═══ INPUT FOR THIS TASK
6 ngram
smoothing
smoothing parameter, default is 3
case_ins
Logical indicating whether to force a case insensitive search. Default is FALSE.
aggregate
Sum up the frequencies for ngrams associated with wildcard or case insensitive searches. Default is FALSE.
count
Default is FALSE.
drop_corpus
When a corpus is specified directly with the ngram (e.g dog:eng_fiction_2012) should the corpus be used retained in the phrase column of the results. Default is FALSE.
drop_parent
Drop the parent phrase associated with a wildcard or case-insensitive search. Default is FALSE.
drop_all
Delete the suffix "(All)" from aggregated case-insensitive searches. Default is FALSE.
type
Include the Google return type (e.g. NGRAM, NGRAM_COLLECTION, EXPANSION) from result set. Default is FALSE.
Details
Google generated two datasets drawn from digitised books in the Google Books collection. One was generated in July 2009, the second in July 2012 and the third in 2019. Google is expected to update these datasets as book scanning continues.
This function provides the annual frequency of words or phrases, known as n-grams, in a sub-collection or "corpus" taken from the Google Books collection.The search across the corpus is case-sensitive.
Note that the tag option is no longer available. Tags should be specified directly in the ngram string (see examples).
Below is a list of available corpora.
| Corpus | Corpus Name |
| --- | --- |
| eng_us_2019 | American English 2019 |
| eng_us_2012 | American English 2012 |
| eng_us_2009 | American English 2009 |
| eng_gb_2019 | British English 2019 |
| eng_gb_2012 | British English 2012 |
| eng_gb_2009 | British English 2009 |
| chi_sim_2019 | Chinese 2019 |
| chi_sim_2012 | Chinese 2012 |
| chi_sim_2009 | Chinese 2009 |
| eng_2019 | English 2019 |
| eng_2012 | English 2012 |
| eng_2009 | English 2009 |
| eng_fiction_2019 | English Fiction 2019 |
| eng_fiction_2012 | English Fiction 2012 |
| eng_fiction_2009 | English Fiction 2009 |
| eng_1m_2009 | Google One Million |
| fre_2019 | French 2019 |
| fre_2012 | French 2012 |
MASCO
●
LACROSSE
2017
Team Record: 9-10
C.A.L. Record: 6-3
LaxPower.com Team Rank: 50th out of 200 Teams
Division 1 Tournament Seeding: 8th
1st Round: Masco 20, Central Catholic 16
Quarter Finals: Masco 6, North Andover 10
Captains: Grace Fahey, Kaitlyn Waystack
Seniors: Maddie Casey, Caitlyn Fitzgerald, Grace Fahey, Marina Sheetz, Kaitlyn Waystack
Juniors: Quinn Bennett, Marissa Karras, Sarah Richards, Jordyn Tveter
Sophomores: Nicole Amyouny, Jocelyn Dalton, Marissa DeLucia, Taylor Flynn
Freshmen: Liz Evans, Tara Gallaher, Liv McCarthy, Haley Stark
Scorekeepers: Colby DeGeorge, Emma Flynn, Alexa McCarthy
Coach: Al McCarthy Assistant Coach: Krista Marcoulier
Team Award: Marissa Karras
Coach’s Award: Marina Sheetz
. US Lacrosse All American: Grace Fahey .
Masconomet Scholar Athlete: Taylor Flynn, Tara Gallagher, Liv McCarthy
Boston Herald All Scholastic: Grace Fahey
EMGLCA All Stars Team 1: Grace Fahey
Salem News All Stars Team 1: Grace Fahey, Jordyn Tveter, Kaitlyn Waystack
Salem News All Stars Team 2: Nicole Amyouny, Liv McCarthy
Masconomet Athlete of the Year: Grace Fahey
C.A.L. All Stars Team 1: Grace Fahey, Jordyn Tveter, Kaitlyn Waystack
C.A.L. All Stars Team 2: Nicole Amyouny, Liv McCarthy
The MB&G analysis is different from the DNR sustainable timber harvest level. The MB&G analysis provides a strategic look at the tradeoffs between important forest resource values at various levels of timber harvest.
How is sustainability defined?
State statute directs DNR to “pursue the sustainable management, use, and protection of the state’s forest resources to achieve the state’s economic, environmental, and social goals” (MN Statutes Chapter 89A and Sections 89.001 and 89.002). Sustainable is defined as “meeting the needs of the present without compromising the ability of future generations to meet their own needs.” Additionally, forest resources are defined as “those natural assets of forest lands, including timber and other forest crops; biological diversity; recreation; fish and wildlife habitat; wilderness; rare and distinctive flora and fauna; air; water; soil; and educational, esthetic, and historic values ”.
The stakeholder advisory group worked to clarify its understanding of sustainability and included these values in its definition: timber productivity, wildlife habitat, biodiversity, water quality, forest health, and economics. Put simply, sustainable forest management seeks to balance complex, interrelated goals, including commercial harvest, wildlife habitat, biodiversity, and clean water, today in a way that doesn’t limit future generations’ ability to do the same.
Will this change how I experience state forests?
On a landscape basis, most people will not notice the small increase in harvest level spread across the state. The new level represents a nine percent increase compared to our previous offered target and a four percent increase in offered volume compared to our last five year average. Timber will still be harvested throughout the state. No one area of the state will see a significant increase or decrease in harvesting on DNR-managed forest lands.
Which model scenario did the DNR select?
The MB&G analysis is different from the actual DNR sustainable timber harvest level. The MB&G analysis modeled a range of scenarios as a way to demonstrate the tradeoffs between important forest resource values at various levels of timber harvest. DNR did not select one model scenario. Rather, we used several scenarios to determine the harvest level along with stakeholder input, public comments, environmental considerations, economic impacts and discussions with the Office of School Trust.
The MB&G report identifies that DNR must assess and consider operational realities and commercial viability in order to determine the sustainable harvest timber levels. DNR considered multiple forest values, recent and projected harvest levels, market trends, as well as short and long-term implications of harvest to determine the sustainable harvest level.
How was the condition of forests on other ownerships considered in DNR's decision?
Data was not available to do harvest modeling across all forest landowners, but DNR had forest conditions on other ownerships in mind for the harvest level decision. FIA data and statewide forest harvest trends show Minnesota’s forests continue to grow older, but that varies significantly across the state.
══════
Write out exactly the lines above between the line with "Masconomet Athlete of the Year: Grace Fahey" and the line with "Which model scenario did the DNR select?", inclusive, and nothing beyond them.

Masconomet Athlete of the Year: Grace Fahey
C.A.L. All Stars Team 1: Grace Fahey, Jordyn Tveter, Kaitlyn Waystack
C.A.L. All Stars Team 2: Nicole Amyouny, Liv McCarthy
The MB&G analysis is different from the DNR sustainable timber harvest level. The MB&G analysis provides a strategic look at the tradeoffs between important forest resource values at various levels of timber harvest.
How is sustainability defined?
State statute directs DNR to “pursue the sustainable management, use, and protection of the state’s forest resources to achieve the state’s economic, environmental, and social goals” (MN Statutes Chapter 89A and Sections 89.001 and 89.002). Sustainable is defined as “meeting the needs of the present without compromising the ability of future generations to meet their own needs.” Additionally, forest resources are defined as “those natural assets of forest lands, including timber and other forest crops; biological diversity; recreation; fish and wildlife habitat; wilderness; rare and distinctive flora and fauna; air; water; soil; and educational, esthetic, and historic values ”.
The stakeholder advisory group worked to clarify its understanding of sustainability and included these values in its definition: timber productivity, wildlife habitat, biodiversity, water quality, forest health, and economics. Put simply, sustainable forest management seeks to balance complex, interrelated goals, including commercial harvest, wildlife habitat, biodiversity, and clean water, today in a way that doesn’t limit future generations’ ability to do the same.
Will this change how I experience state forests?
On a landscape basis, most people will not notice the small increase in harvest level spread across the state. The new level represents a nine percent increase compared to our previous offered target and a four percent increase in offered volume compared to our last five year average. Timber will still be harvested throughout the state. No one area of the state will see a significant increase or decrease in harvesting on DNR-managed forest lands.
Which model scenario did the DNR select?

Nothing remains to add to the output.